Step 2 – Login to the XMS UI

  • The XMS UI will be used to track the SSD drives being brought online via the Alerts & Events screen.
  • The SSH session in Step 3 will be used to issue the commands to bring each SSD online. It takes approximately 3 minutes per SSD.
  • Access the XMS UI by opening a browser and entering https://<XMS IP address> from your JumpBox/Laptop. Download the Java applet and launch it. Accept any Java warnings and login as “tech” (get default password from Dell-EMC support). This is a configured XMS instance, you should see the X-Brick cluster in the UI.
  • Select the Inventory pane of the UI, select the Table View and then select the SSD object. The new SSDs should have a “DPG State” of “Not in DPG” and “Lifecycle State” of “Uninitialized”. The existing SSDs will be “In DPG” and “Healthy” respectively.
  • Make a note of the X-Brick ID, the DPG ID and the DPG “Useful SSD Space”and “User Space”.
  • Keep the XMS UI open with the Alerts & Events window selected. This is how the status of each SSD addition will be tracked.

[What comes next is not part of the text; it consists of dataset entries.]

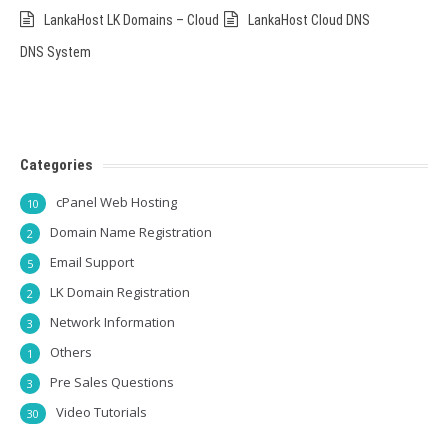
LankaHost LK Domains – Cloud
LankaHost Cloud DNS
DNS System
Categories
cPanel Web Hosting
10
Domain Name Registration
2
Email Support
5
LK Domain Registration
2
Network Information
3
Others
1
Pre Sales Questions
3
Video Tutorials
30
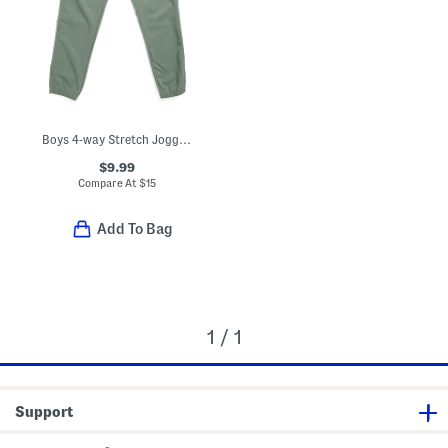
Boys 4-way Stretch Joggers
$9.99
Compare At
$
15
Add To Bag
1 / 1
Support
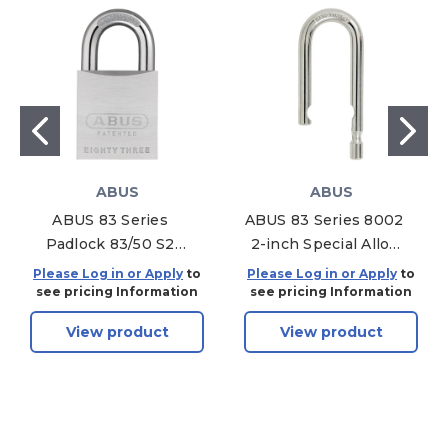
ABUS
ABUS
ABUS 83 Series
ABUS 83 Series 8002
Padlock 83/50 S2
2-inch Special Alloy
Brass Without
Shackle Only 83/45
Please Log in or Apply
to
Please Log in or Apply
to
Cylinder Chrome
see pricing Information
see pricing Information
View product
View product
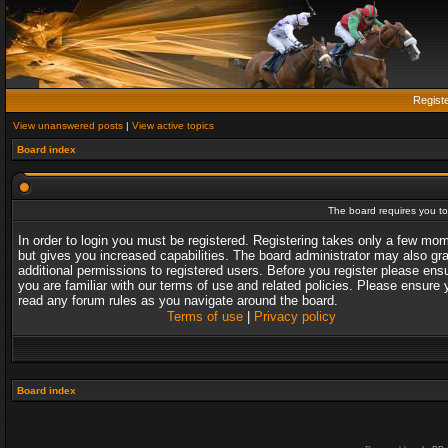
Regist
View unanswered posts
|
View active topics
Board index
The board requires you to 
In order to login you must be registered. Registering takes only a few mo
but gives you increased capabilities. The board administrator may also gr
additional permissions to registered users. Before you register please ens
you are familiar with our terms of use and related policies. Please ensure 
read any forum rules as you navigate around the board.
Terms of use
|
Privacy policy
Board index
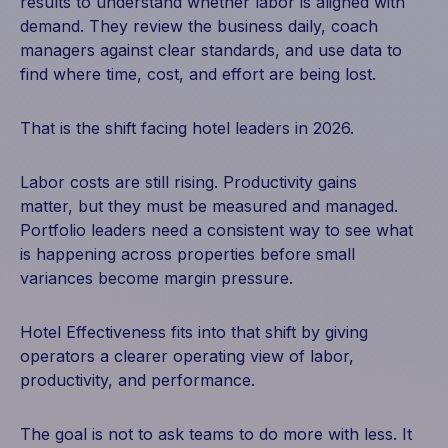
results to understand whether labor is aligned with
demand. They review the business daily, coach
managers against clear standards, and use data to
find where time, cost, and effort are being lost.
That is the shift facing hotel leaders in 2026.
Labor costs are still rising. Productivity gains
matter, but they must be measured and managed.
Portfolio leaders need a consistent way to see what
is happening across properties before small
variances become margin pressure.
Hotel Effectiveness fits into that shift by giving
operators a clearer operating view of labor,
productivity, and performance.
The goal is not to ask teams to do more with less.
It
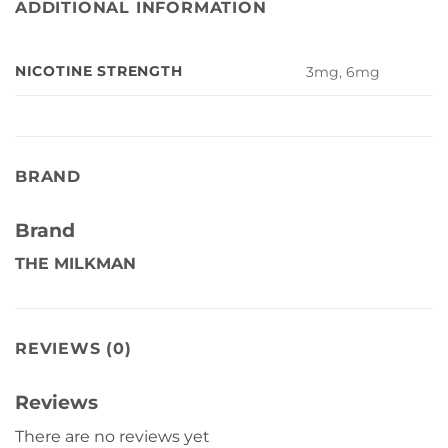
ADDITIONAL INFORMATION
NICOTINE STRENGTH
3mg, 6mg
BRAND
Brand
THE MILKMAN
REVIEWS (0)
Reviews
There are no reviews yet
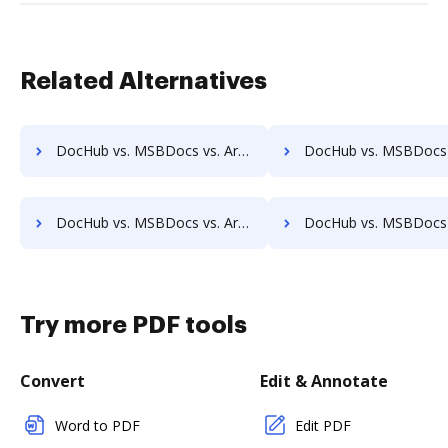
Related Alternatives
DocHub vs. MSBDocs vs. Archive One; how DocHub benefits your business?
DocHub vs. MSBDocs vs. FossLook; how DocHub benefits
DocHub vs. MSBDocs vs. ArcMate Enterprise; how DocHub benefits your business?
DocHub vs. MSBDocs vs. CDOC - Complete Document Management System; how DocHub bene
Try more PDF tools
Convert
Edit & Annotate
Word to PDF
Edit PDF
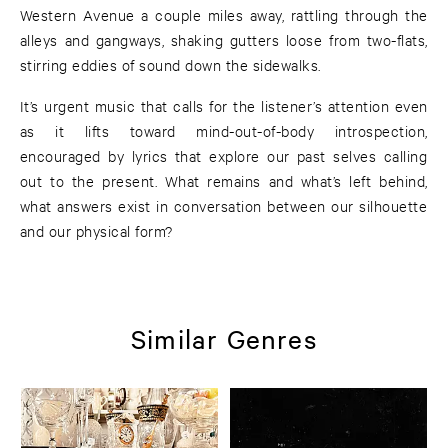
Western Avenue a couple miles away, rattling through the
alleys and gangways, shaking gutters loose from two-flats,
stirring eddies of sound down the sidewalks.
It’s urgent music that calls for the listener’s attention even
as it lifts toward mind-out-of-body introspection,
encouraged by lyrics that explore our past selves calling
out to the present. What remains and what’s left behind,
what answers exist in conversation between our silhouette
and our physical form?
Similar Genres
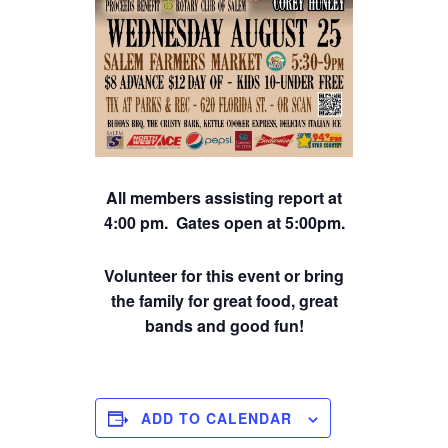
All members assisting report at
4:00 pm. Gates open at 5:00pm.
Volunteer for this event or bring
the family for great food, great
bands and good fun!
ADD TO CALENDAR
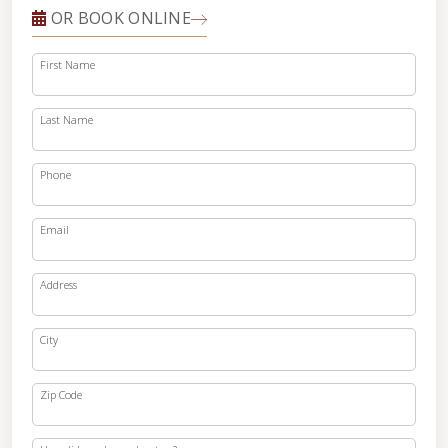
OR BOOK ONLINE
First Name
Last Name
Phone
Email
Address
City
Zip Code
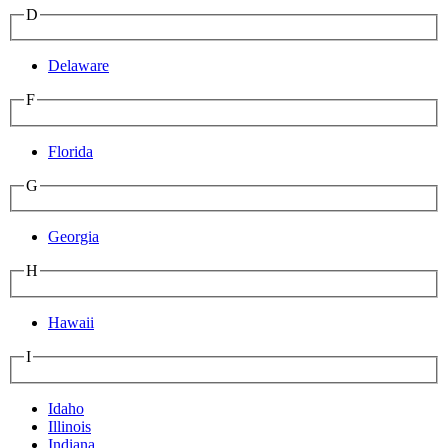
D
Delaware
F
Florida
G
Georgia
H
Hawaii
I
Idaho
Illinois
Indiana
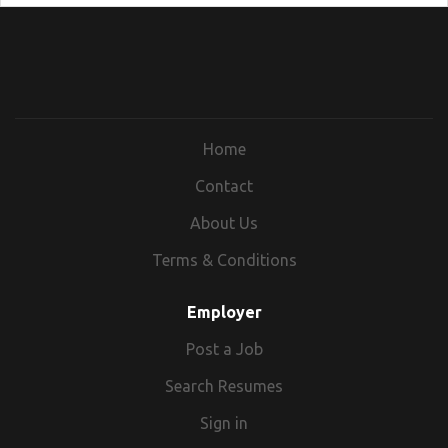
Home
Contact
About Us
Terms & Conditions
Employer
Post a Job
Search Resumes
Sign in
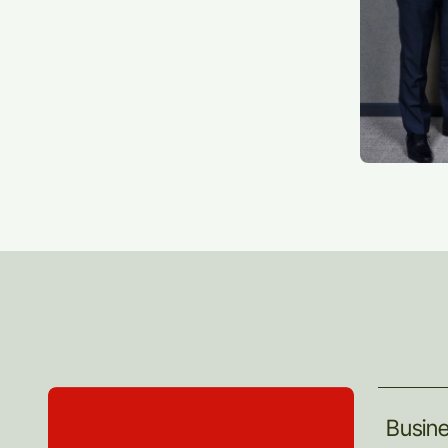
Busin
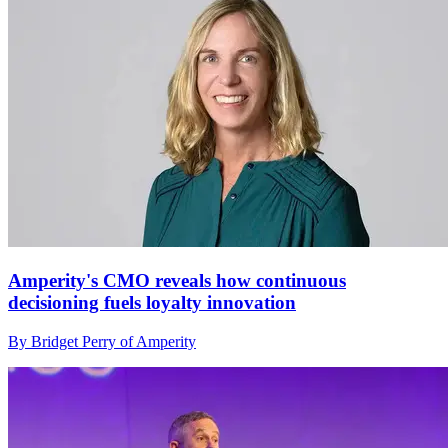
Amperity's CMO reveals how continuous
decisioning fuels loyalty innovation
By Bridget Perry of Amperity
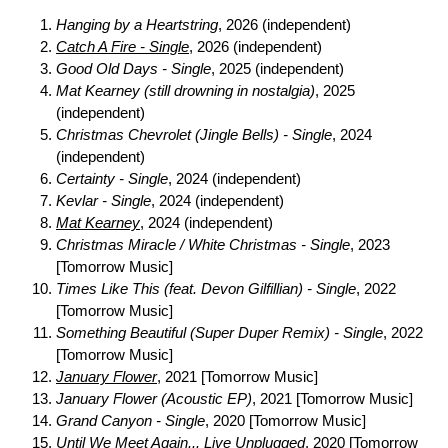
Hanging by a Heartstring
, 2026 (independent)
Catch A Fire - Single
, 2026 (independent)
Good Old Days - Single
, 2025 (independent)
Mat Kearney (still drowning in nostalgia)
, 2025
(independent)
Christmas Chevrolet (Jingle Bells) - Single
, 2024
(independent)
Certainty - Single
, 2024 (independent)
Kevlar - Single
, 2024 (independent)
Mat Kearney
, 2024 (independent)
Christmas Miracle / White Christmas - Single
, 2023
[Tomorrow Music]
Times Like This (feat. Devon Gilfillian) - Single
, 2022
[Tomorrow Music]
Something Beautiful (Super Duper Remix) - Single
, 2022
[Tomorrow Music]
January Flower
, 2021 [Tomorrow Music]
January Flower (Acoustic EP)
, 2021 [Tomorrow Music]
Grand Canyon - Single
, 2020 [Tomorrow Music]
Until We Meet Again... Live Unplugged
, 2020 [Tomorrow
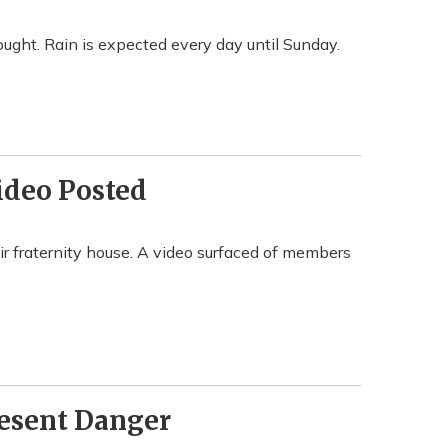
ought. Rain is expected every day until Sunday.
ideo Posted
r fraternity house. A video surfaced of members
resent Danger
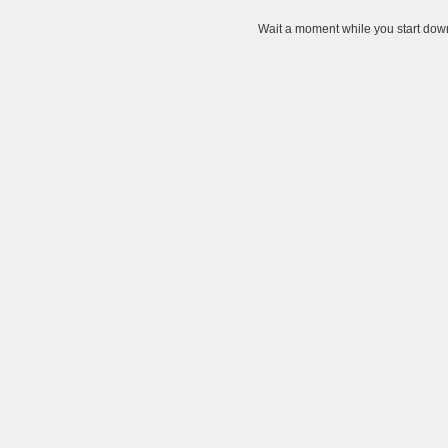
Wait a moment while you start down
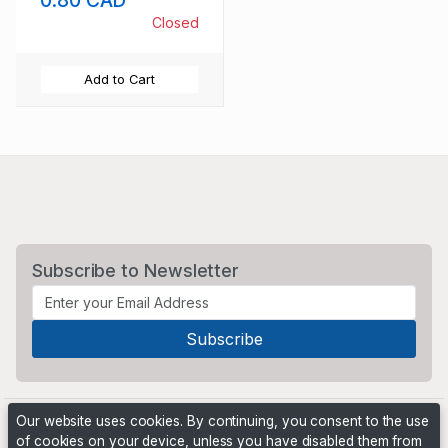
0.80 CAD
Closed
Add to Cart
Subscribe to Newsletter
Our website uses cookies. By continuing, you consent to the use
of cookies on your device, unless you have disabled them from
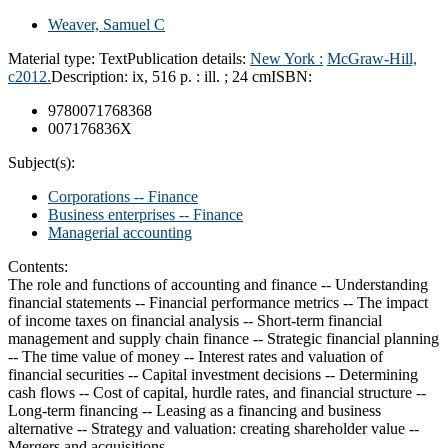
Weaver, Samuel C
Material type:
Text
Publication details:
New York :
McGraw-Hill,
c2012.
Description:
ix, 516 p. : ill. ; 24 cm
ISBN:
9780071768368
007176836X
Subject(s):
Corporations -- Finance
Business enterprises -- Finance
Managerial accounting
Contents:
The role and functions of accounting and finance -- Understanding
financial statements -- Financial performance metrics -- The impact
of income taxes on financial analysis -- Short-term financial
management and supply chain finance -- Strategic financial planning
-- The time value of money -- Interest rates and valuation of
financial securities -- Capital investment decisions -- Determining
cash flows -- Cost of capital, hurdle rates, and financial structure --
Long-term financing -- Leasing as a financing and business
alternative -- Strategy and valuation: creating shareholder value --
Mergers and acquisitions.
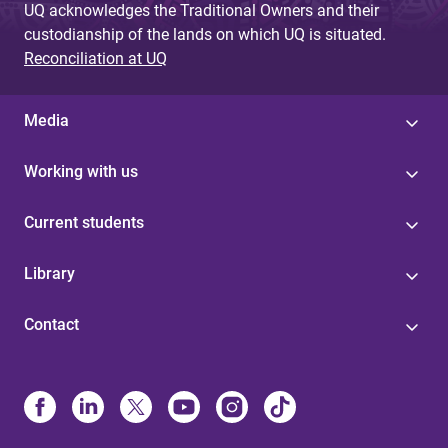
UQ acknowledges the Traditional Owners and their
custodianship of the lands on which UQ is situated.
Reconciliation at UQ
Media
Working with us
Current students
Library
Contact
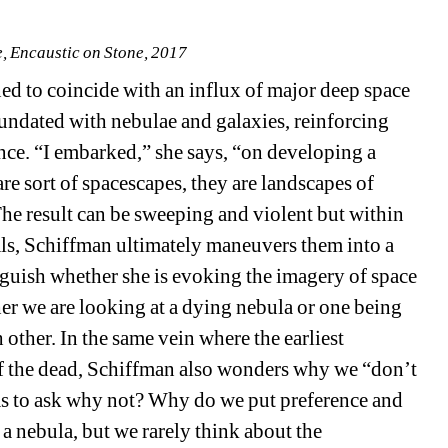
 Encaustic on Stone, 2017
d to coincide with an influx of major deep space 
ndated with nebulae and galaxies, reinforcing 
nce. “I embarked,” she says, “on developing a 
re sort of spacescapes, they are landscapes of 
The result can be sweeping and violent but within 
ls, Schiffman ultimately maneuvers them into a 
nguish whether she is evoking the imagery of space 
er we are looking at a dying nebula or one being 
 other. In the same vein where the earliest 
of the dead, Schiffman also wonders why we “don’t 
s to ask why not? Why do we put preference and 
a nebula, but we rarely think about the 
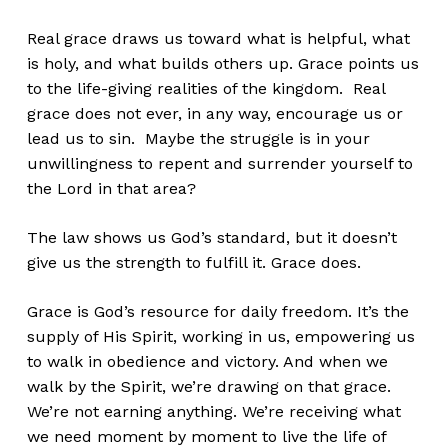
Real grace draws us toward what is helpful, what
is holy, and
what builds others up. Grace points us
to the life-giving realities of the kingdom. Real
grace does not ever, in any way, encourage us or
lead us to sin. Maybe the struggle is in your
unwillingness to repent and surrender yourself to
the Lord in that area?
The law shows us God’s standard, but it doesn’t
give us the strength to fulfill it. Grace does.
Grace is God’s resource for daily freedom. It’s the
supply of His Spirit, working in us, empowering us
to walk in obedience and victory. And when we
walk by the Spirit, we’re drawing on that grace.
We’re not earning anything. We’re receiving what
we need moment by moment to live the life of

Step 3 – Initialize each SSD and bring Online

  • Open Putty and SSH to the XMS IP address and login with “xmsadmin” and then with username “tech” (get default password from Dell-EMC support).
  • Use the command “show-ssds” to get the SSD list of the X-Brick, including the WWN identifiers. The WWN identifier for each slot will be used in the following steps.
  • Starting from Slot 13, sequentially execute the following commands. Use the X-Brick, DPG and WWN IDs recorded earlier.
  • Use the command “add-ssd brick-id=”<X-Brick ID>” ssd-uid=”<SSD-WWN>” is-foreign-xtremapp-ssd” to initialize the SSD in the X-Brick. My use-case had SSDs from another X-Brick, so I had to force the command by using the “is-foreign-xtremapp-ssd” flag.
  • Use the command “assign-ssd dpg-id=”<DPG ID>” ssd-uid=”<SSD-WWN>””to add the SSD to the Data Protection Group (DPG).
  • Check the XMS Alerts and Events UI to track the percentage of completion for this task.
  • As each event has completes (it will turn Green with a “Cleared” state), proceed to the next slot, until Slot 24 is reached and completed.
  • Select the Inventory pane of the XMS UI, select the Table View and then select the SSD object. All 25 SSDs should have a “DPG State” of “In DPG” and a “Lifecycle State” of “Healthy”.
  • Then select the Data Protection Groups object and verify the DPG “Useful SSD Space” and “User Space” have doubled.
  • The XMS Dashboard will also show a doubling of Physical Capacity.
  • Your XtremIO X-Brick solution is now ready to provide additional storage services: EMC XtremIO – Provisioning a LUN.